This is a very new kind of summer.
On the last day of school, while my colleagues worked purposefully tidying their work spaces and packing their resources for a summer of planning and preparation, I was visiting my favourite spots on campus – saying goodbye to the conker trees, to the wild bluebells below the sports field, to my classroom, the coffee machine, the library, old friends.
My work space wasn’t tidy – it was clear. This was not a temporary goodbye, but permanent closure on the last eighteen years of my professional life. I felt sad to be saying goodbye, of course; but not unhappy.
Now I feel the impact of leaving teaching for the first time. The exam results come in mid – August and though I am confident about my department’s performance, I know at least one student taught by a colleague will drop a grade and compromise their next steps.
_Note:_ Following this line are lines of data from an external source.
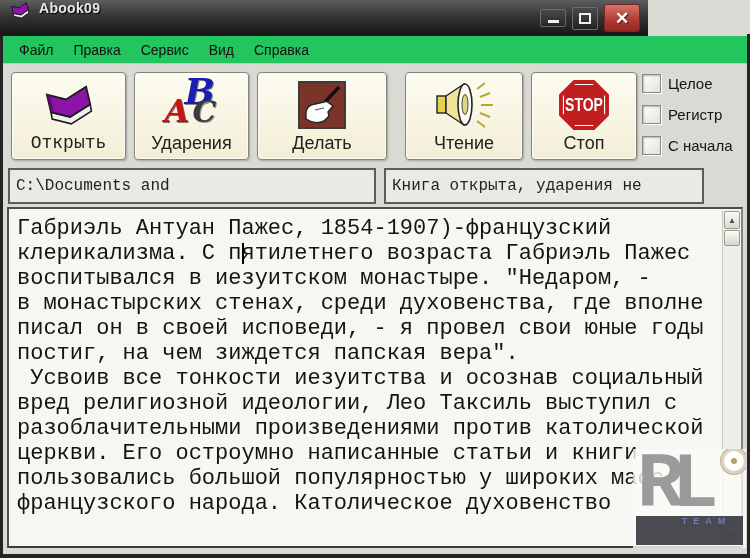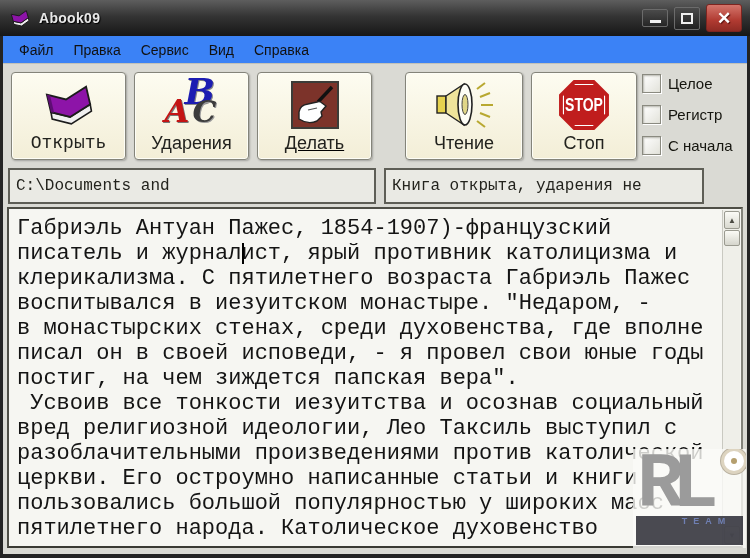--- a/index.html
+++ b/index.html
@@ -15,9 +15,9 @@
   .edge-bottom{ left:0; right:0; bottom:0; height:4px; }
 
   
-  .titlebar { position:absolute; top:0; left:0; width:750px; height:36px;
+  .titlebar { position:absolute; top:0; left:0; width:648px; height:36px;
               background:linear-gradient(#5e5e5e, #343434 45%, #161616);
-              display:flex; align-items:center; z-index:50; }
+              display:flex; align-items:flex-start; z-index:50; }
   .app-icon { width:22px; height:20px; margin-left:9px; }
   .title-text { color:#e8e8e8; font-size:14px; font-weight:bold; margin-left:8px;
                 text-shadow:1px 1px 1px #000; letter-spacing:.3px; }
I will feel for both student and colleague. But I won’t be the one facing sleepless nights as I try to analyse (sometimes unsuccessfully) what didn’t go quite right. Sometimes students drop a grade. That’s life.
I won’t be taking out established schemes of work and re-evaluating the delivery of a text I have taught many times to engage this year’s cohort – and myself. Exams boards don’t keep things lively.
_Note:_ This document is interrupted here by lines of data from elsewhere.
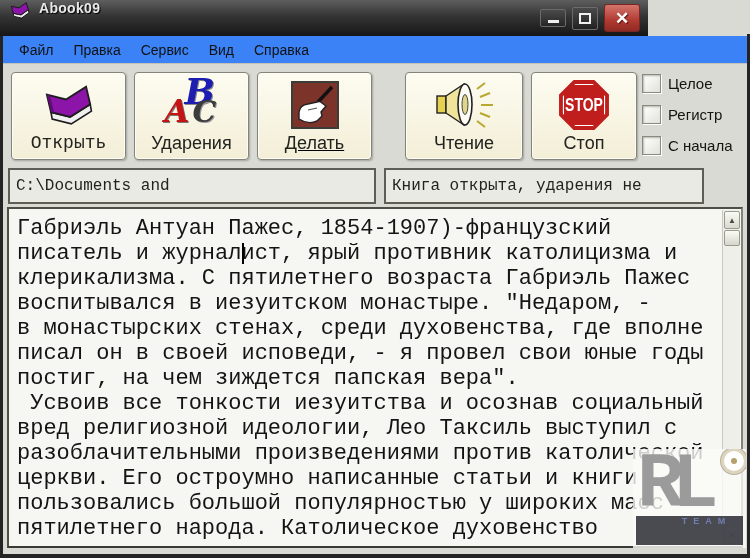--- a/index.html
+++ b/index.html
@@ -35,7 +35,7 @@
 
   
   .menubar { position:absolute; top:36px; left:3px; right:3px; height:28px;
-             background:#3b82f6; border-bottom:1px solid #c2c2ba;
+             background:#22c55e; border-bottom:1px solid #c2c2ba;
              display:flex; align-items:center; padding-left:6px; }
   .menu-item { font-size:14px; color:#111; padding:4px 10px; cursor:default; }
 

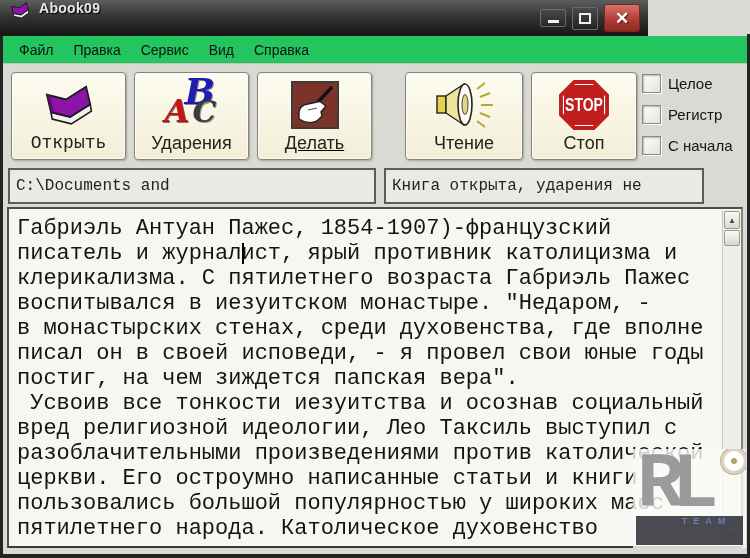--- a/index.html
+++ b/index.html
@@ -51,7 +51,7 @@
   .tbtn .tlabel { font-size:18px; color:#22221e; line-height:24px; }
   .b-open   { left:8px;   width:115px;font-family:Liberation Mono, monospace; }
   .b-stress { left:131px; width:115px; }
-  .b-do     { left:254px; width:115px;text-decoration:underline; }
+  .b-do     { left:254px; width:130px; }
   .b-read   { left:402px; width:118px; }
   .b-stop   { left:528px; width:106px; }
I brought back years of collected resources – books, papers, notes, folders, DVDs – and stored them in plastic boxes and placed them in the loft. I won’t need them for a while. Instead I laid out a pile of 23 books I have wanted to read this year. I’m already on Number Two.
Pink Floyd’s lyrics come to mind…
Every year is getting shorter; never seem to find the time.
Plans that either come to naught or half a page of scribbled lines
Hanging on in quiet desperation is the English way
The time is gone…
Except time has not gone. This time has just begun. Now I look at the summer as a clear space for creativity and critical thinking and realise how lucky I am.